First, lets define thermal mass: "Thermal Mass is an object's ability to store thermal energy."
You: So what the heck does that mean?!
Me: Let me give you an example...
At work, I have personal mini fridge. The other day, it was completely empty and was holding a 38(F) temperature. I then added 64 room-temp bottles water. I was amazed how fast the temperature climbed....40(F), 44.3(F), 48.63(F), 55.71...it finally maxed out at 66.21(F). It took 14-hours for the fridge to return to its original 38(F) temperature.
A few weeks later my fridge was half empty of bottled water. I decided to refill it 32-bottles of water. To my surprise, the fridge temp barely rose above 43(F) and was back to 38(F) within an hour.
So...why was there a difference?
Interestingly enough, almost all existing products in a fridge or freezer will retain their thermal energy for a period of time. Other products that are introduced the fridge or freezer will not only be cooled by the appliance, but the thermal energy of other products, which will help decrease the temperature of the newly introduced products too.
You: So what's the point?
Me: A full freezer retains cold better than an empty one. When you open the door, the mass of frozen food will help keep in the cold, and the unit won't have to work as hard to cool empty space.

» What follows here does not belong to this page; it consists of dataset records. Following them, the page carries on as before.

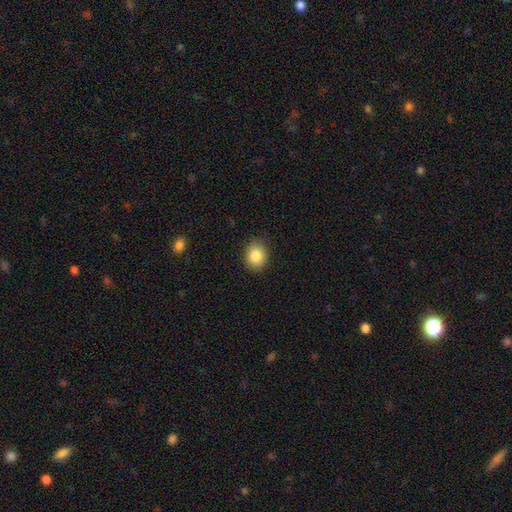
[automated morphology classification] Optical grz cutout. It shows a smooth galaxy with no disk features (86%) that is round (53%). Merging: none (86%).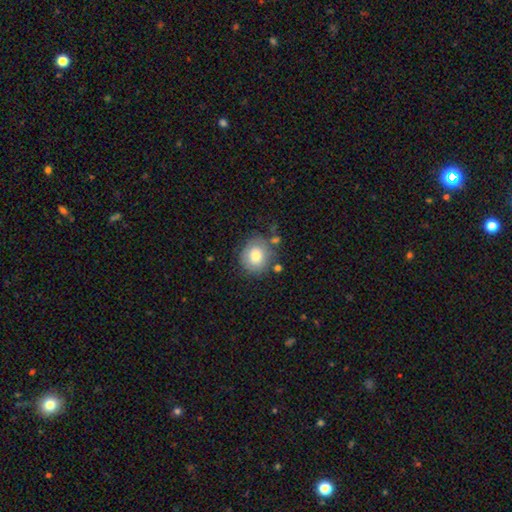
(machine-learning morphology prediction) smooth_or_featured: smooth (p=0.77) [alt: featured or disk p=0.15]
how_rounded: round (p=0.75) [alt: in between p=0.24]
merging: none (p=0.70) [alt: minor disturbance p=0.18]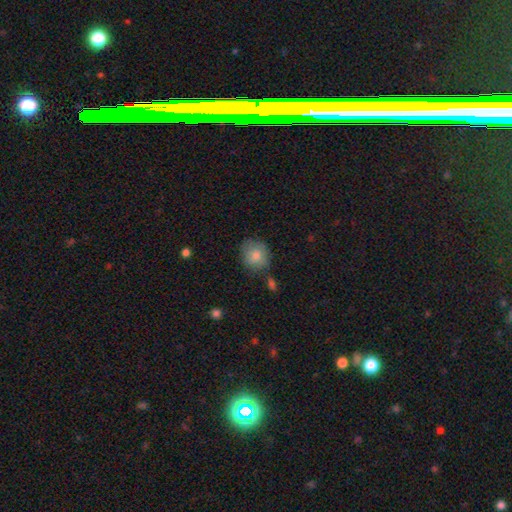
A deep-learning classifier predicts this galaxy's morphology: smooth-or-featured: smooth: 82% | featured or disk: 11% | star or artifact: 8%
  how-rounded: round: 73% | in between: 26% | cigar-shaped: 1%
  merging: none: 68% | minor disturbance: 20% | merger: 6% | major disturbance: 5%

Accordingly, an overstocked cold storage appliance will struggle to keep products cold due to the lack of cool air circulation. So there's a fine line in too much or too litle product in a cold storage appliance.
The point is, thermal mass is not only good for your product -especially when stocking occurs. It's also help your appliance work less and run more efficiently.
We hope this information will help you mitigate food loss and reduce maintenance and repair costs in the future.